When I get home from the grocery store, I empty all of my bags and organize things into piles according to where they go (fridge, freezer, upstairs pantry, basement pantry). The upstairs pantry is just a tiny cabinet in our dining room where I try to store the stuff we’ll use in the next week along with the most frequently utilized staples (peanut butter and brown sugar, for example). That cabinet has been driving me crazy lately though because it also seems to be the place where half-empty jars of “stuff” accumulate. I could have banished them to the basement pantry (which is really just a few wire racks in the unfinished half of our basement) but the odds I’d remember to use them before they went bad were slim to none.
So, instead, I made it my mission to find ways to use these miscellaneous ingredients and clear some space asap. First up was a partial jar of fluff, leftover from the oatmeal creme pies project. I really had no idea what I was going to do with it until I also came across a package of Hershey Bars in the basement. I was convinced there had to be a way to turn them into some variation on s’mores, and I found one
I have a ton of s’mores treats on the blog, but these are definitely the easiest! The only thing you have to make is the base, which is a simple cookie dough that incorporates graham cracker crumbs. This “crust” is covered with whole chocolate bars and then a layer of marshmallow creme, and finally some of the reserved crust mixture crumbled over the top. In the oven, the cookie base stays soft and chewy while the fluff puffs and becomes more marshmallow-like in texture. And surprisingly, the chocolate bars don’t melt into a giant puddle! I absolutely loved these, and I wasn’t alone – they were met with rave reviews at Shane’s office too. They’re the perfect little afternoon snack or late-night dessert, and luckily for me, a great way to use up half a jar of fluff. I’d never give up classic campfire s’mores but this portable, less messy version is a very nice substitute!
Super Simple S’mores Bars
adapted from Taste of Home
1 1/3 cups all-purpose flour
3/4 cup graham cracker crumbs (from about 5 whole crackers)
1 teaspoon baking powder
1/8 teaspoon salt
1/2 cup (1 stick) unsalted butter, at room temperature
3/4 cup sugar
1 large egg, at room temperature
1 teaspoon vanilla extract
5 milk chocolate candy bars (1.55 oz each)
1 cup marshmallow creme
Preheat oven to 350 F. Line an 8×8-inch baking pan with aluminum foil, leaving an overhang on opposite sides to lift the bars out afterward. Spray the foil and pan with nonstick cooking spray.
In a medium bowl, whisk together the flour, graham cracker crumbs, baking powder and salt. In the bowl of a stand mixer fitted with the paddle attachment, cream the butter and sugar on medium speed until light and fluffy, about 3 minutes. Add the egg and vanilla and beat to combine. With the mixer on low, add the dry ingredients gradually, beating just until the dough comes together.

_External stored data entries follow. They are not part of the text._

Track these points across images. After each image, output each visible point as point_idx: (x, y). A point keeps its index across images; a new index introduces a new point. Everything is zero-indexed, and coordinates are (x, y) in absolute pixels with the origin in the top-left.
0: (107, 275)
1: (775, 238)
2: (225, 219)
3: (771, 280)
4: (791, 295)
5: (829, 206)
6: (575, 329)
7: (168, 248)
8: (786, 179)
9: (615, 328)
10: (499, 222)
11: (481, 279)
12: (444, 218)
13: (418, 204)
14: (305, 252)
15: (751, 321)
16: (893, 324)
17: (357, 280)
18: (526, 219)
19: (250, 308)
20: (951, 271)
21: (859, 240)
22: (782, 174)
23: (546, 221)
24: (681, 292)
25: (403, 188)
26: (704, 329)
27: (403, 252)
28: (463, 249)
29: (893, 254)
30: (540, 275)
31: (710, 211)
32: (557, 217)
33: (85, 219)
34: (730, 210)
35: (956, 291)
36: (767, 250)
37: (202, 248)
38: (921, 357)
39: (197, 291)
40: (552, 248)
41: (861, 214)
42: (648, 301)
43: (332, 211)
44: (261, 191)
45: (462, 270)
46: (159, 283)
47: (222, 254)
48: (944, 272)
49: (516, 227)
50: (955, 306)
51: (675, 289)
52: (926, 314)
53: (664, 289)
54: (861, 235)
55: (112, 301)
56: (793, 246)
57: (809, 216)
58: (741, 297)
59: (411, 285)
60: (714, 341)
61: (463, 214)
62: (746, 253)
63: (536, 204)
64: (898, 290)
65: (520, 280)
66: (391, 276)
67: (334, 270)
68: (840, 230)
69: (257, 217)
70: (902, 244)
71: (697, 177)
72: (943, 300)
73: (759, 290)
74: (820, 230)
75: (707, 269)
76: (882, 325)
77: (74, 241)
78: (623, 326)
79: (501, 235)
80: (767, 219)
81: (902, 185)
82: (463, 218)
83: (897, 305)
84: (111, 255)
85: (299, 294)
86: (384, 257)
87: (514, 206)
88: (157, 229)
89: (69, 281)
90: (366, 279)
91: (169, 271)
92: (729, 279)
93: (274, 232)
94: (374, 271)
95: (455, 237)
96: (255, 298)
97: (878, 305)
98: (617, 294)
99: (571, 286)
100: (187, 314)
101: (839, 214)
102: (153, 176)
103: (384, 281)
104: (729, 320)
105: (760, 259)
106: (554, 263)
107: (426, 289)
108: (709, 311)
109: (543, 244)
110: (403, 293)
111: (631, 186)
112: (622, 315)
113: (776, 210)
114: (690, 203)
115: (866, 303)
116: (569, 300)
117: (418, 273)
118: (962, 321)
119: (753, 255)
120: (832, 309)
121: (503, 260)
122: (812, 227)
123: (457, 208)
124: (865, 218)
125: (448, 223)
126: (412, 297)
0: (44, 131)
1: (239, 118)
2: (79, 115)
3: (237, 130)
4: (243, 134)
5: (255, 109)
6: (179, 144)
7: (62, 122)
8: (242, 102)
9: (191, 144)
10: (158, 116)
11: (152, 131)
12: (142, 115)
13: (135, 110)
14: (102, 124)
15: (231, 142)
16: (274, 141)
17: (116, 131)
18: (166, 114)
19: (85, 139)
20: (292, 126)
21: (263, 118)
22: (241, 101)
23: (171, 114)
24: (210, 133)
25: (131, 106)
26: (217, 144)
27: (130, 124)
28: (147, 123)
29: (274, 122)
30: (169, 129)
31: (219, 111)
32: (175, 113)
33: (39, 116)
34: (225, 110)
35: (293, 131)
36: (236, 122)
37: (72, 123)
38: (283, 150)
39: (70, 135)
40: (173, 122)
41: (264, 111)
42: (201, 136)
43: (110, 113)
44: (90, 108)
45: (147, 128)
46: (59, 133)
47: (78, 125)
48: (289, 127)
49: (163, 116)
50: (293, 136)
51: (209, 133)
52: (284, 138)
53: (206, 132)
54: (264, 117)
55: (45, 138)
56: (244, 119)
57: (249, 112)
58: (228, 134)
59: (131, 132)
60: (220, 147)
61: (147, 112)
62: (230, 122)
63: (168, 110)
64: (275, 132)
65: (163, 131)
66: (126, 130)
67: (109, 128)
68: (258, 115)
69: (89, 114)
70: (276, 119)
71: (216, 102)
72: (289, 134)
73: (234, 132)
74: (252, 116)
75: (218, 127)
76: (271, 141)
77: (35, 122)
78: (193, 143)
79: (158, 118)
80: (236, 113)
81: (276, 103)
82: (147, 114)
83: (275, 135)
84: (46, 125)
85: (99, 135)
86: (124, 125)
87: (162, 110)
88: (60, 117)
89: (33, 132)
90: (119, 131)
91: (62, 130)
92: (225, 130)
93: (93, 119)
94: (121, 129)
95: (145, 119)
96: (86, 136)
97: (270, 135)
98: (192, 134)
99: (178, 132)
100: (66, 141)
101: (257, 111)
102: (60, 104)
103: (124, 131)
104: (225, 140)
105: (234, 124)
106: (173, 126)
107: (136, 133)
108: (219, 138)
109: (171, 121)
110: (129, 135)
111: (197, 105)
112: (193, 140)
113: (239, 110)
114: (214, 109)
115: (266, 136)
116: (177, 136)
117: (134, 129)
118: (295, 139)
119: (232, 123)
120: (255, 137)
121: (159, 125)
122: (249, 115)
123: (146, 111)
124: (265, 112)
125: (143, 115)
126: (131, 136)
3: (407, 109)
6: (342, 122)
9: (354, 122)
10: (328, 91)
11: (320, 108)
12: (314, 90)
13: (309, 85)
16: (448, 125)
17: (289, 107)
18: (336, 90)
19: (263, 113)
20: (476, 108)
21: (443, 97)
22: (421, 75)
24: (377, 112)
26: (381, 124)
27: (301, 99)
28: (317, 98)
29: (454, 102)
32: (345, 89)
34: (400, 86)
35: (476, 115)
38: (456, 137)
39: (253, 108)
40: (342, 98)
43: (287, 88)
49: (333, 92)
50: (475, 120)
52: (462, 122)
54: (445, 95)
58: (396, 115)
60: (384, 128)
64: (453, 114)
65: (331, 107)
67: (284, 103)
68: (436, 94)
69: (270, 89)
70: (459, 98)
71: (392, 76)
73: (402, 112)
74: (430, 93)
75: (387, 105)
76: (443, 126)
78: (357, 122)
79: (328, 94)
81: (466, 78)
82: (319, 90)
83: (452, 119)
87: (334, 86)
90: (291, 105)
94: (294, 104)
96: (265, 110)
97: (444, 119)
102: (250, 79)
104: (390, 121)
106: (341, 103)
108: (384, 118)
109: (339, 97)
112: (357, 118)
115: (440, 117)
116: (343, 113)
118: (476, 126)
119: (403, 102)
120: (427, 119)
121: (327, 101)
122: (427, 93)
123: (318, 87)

Transfer the dough to the prepared pan, reserving 1/2 cup to use for the topping. Gently press the dough into an even layer over the bottom of the pan. Top the crust with the candy bars (you’ll probably have to break them up and shingle them to create a single layer). Spread the marshmallow creme over the chocolate bars. Top with the reserved dough, crumbling over the marshmallow creme.
Bake the bars for about 25 minutes, or until the topping is golden brown. Transfer the pan to a wire rack and let cool completely. Lift from the pan using the foil “handles” and cut into squares for serving (I found these cut easily if I refrigerated them for a little while first).